┌──

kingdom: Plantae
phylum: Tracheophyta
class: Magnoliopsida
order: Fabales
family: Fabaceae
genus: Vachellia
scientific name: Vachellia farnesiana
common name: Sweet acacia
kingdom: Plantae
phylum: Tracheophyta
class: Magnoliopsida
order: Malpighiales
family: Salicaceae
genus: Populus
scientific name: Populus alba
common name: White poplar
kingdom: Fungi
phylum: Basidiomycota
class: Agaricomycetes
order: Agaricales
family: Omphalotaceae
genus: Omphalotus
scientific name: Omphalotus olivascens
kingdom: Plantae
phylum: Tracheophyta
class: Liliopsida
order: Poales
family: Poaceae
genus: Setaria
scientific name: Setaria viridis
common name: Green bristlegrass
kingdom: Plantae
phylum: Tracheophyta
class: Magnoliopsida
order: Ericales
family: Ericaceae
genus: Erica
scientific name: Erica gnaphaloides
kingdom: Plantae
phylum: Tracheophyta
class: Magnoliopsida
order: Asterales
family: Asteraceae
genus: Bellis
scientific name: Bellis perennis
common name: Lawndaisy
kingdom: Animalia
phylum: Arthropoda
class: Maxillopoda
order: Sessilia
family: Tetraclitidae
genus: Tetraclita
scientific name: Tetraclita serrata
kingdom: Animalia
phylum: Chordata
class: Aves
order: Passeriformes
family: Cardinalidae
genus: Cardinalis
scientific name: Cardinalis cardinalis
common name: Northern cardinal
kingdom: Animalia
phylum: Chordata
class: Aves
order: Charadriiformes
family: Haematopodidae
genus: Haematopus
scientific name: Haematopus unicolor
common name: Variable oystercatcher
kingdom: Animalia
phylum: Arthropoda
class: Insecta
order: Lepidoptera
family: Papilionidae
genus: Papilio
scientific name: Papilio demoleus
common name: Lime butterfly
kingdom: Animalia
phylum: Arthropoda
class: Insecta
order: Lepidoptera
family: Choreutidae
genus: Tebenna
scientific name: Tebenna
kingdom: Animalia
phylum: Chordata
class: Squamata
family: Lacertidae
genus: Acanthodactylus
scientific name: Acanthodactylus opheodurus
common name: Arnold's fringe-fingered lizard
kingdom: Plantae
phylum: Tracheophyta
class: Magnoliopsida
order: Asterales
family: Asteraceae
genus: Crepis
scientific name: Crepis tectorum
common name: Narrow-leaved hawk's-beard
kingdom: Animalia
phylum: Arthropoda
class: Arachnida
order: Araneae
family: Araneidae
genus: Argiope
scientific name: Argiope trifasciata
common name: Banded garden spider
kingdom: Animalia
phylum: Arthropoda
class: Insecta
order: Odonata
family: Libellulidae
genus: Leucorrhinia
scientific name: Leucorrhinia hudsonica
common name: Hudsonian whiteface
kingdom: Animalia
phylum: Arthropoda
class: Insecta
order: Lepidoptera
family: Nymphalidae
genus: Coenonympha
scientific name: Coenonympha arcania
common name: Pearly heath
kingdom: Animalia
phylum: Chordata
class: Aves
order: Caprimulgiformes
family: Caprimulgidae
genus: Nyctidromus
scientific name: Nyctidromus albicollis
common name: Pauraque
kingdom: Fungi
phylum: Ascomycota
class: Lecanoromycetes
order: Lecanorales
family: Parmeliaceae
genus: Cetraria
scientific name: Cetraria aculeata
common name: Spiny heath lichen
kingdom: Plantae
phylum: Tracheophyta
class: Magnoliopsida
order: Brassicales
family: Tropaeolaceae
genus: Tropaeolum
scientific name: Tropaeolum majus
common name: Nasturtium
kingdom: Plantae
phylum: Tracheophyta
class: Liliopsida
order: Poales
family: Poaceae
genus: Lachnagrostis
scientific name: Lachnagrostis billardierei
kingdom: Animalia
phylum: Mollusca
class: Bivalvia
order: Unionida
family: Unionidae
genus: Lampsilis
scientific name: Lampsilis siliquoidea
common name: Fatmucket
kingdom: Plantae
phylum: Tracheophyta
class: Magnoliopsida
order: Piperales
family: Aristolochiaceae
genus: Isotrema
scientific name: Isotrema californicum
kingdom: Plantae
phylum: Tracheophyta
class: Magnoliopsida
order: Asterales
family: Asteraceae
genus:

└──

**GIVEN REQUEST:**
Repeat all of the rows above word for word, line by line, changing nothing.

**ANSWER TO THIS EXERCISE:**
kingdom: Plantae
phylum: Tracheophyta
class: Magnoliopsida
order: Fabales
family: Fabaceae
genus: Vachellia
scientific name: Vachellia farnesiana
common name: Sweet acacia
kingdom: Plantae
phylum: Tracheophyta
class: Magnoliopsida
order: Malpighiales
family: Salicaceae
genus: Populus
scientific name: Populus alba
common name: White poplar
kingdom: Fungi
phylum: Basidiomycota
class: Agaricomycetes
order: Agaricales
family: Omphalotaceae
genus: Omphalotus
scientific name: Omphalotus olivascens
kingdom: Plantae
phylum: Tracheophyta
class: Liliopsida
order: Poales
family: Poaceae
genus: Setaria
scientific name: Setaria viridis
common name: Green bristlegrass
kingdom: Plantae
phylum: Tracheophyta
class: Magnoliopsida
order: Ericales
family: Ericaceae
genus: Erica
scientific name: Erica gnaphaloides
kingdom: Plantae
phylum: Tracheophyta
class: Magnoliopsida
order: Asterales
family: Asteraceae
genus: Bellis
scientific name: Bellis perennis
common name: Lawndaisy
kingdom: Animalia
phylum: Arthropoda
class: Maxillopoda
order: Sessilia
family: Tetraclitidae
genus: Tetraclita
scientific name: Tetraclita serrata
kingdom: Animalia
phylum: Chordata
class: Aves
order: Passeriformes
family: Cardinalidae
genus: Cardinalis
scientific name: Cardinalis cardinalis
common name: Northern cardinal
kingdom: Animalia
phylum: Chordata
class: Aves
order: Charadriiformes
family: Haematopodidae
genus: Haematopus
scientific name: Haematopus unicolor
common name: Variable oystercatcher
kingdom: Animalia
phylum: Arthropoda
class: Insecta
order: Lepidoptera
family: Papilionidae
genus: Papilio
scientific name: Papilio demoleus
common name: Lime butterfly
kingdom: Animalia
phylum: Arthropoda
class: Insecta
order: Lepidoptera
family: Choreutidae
genus: Tebenna
scientific name: Tebenna
kingdom: Animalia
phylum: Chordata
class: Squamata
family: Lacertidae
genus: Acanthodactylus
scientific name: Acanthodactylus opheodurus
common name: Arnold's fringe-fingered lizard
kingdom: Plantae
phylum: Tracheophyta
class: Magnoliopsida
order: Asterales
family: Asteraceae
genus: Crepis
scientific name: Crepis tectorum
common name: Narrow-leaved hawk's-beard
kingdom: Animalia
phylum: Arthropoda
class: Arachnida
order: Araneae
family: Araneidae
genus: Argiope
scientific name: Argiope trifasciata
common name: Banded garden spider
kingdom: Animalia
phylum: Arthropoda
class: Insecta
order: Odonata
family: Libellulidae
genus: Leucorrhinia
scientific name: Leucorrhinia hudsonica
common name: Hudsonian whiteface
kingdom: Animalia
phylum: Arthropoda
class: Insecta
order: Lepidoptera
family: Nymphalidae
genus: Coenonympha
scientific name: Coenonympha arcania
common name: Pearly heath
kingdom: Animalia
phylum: Chordata
class: Aves
order: Caprimulgiformes
family: Caprimulgidae
genus: Nyctidromus
scientific name: Nyctidromus albicollis
common name: Pauraque
kingdom: Fungi
phylum: Ascomycota
class: Lecanoromycetes
order: Lecanorales
family: Parmeliaceae
genus: Cetraria
scientific name: Cetraria aculeata
common name: Spiny heath lichen
kingdom: Plantae
phylum: Tracheophyta
class: Magnoliopsida
order: Brassicales
family: Tropaeolaceae
genus: Tropaeolum
scientific name: Tropaeolum majus
common name: Nasturtium
kingdom: Plantae
phylum: Tracheophyta
class: Liliopsida
order: Poales
family: Poaceae
genus: Lachnagrostis
scientific name: Lachnagrostis billardierei
kingdom: Animalia
phylum: Mollusca
class: Bivalvia
order: Unionida
family: Unionidae
genus: Lampsilis
scientific name: Lampsilis siliquoidea
common name: Fatmucket
kingdom: Plantae
phylum: Tracheophyta
class: Magnoliopsida
order: Piperales
family: Aristolochiaceae
genus: Isotrema
scientific name: Isotrema californicum
kingdom: Plantae
phylum: Tracheophyta
class: Magnoliopsida
order: Asterales
family: Asteraceae
genus:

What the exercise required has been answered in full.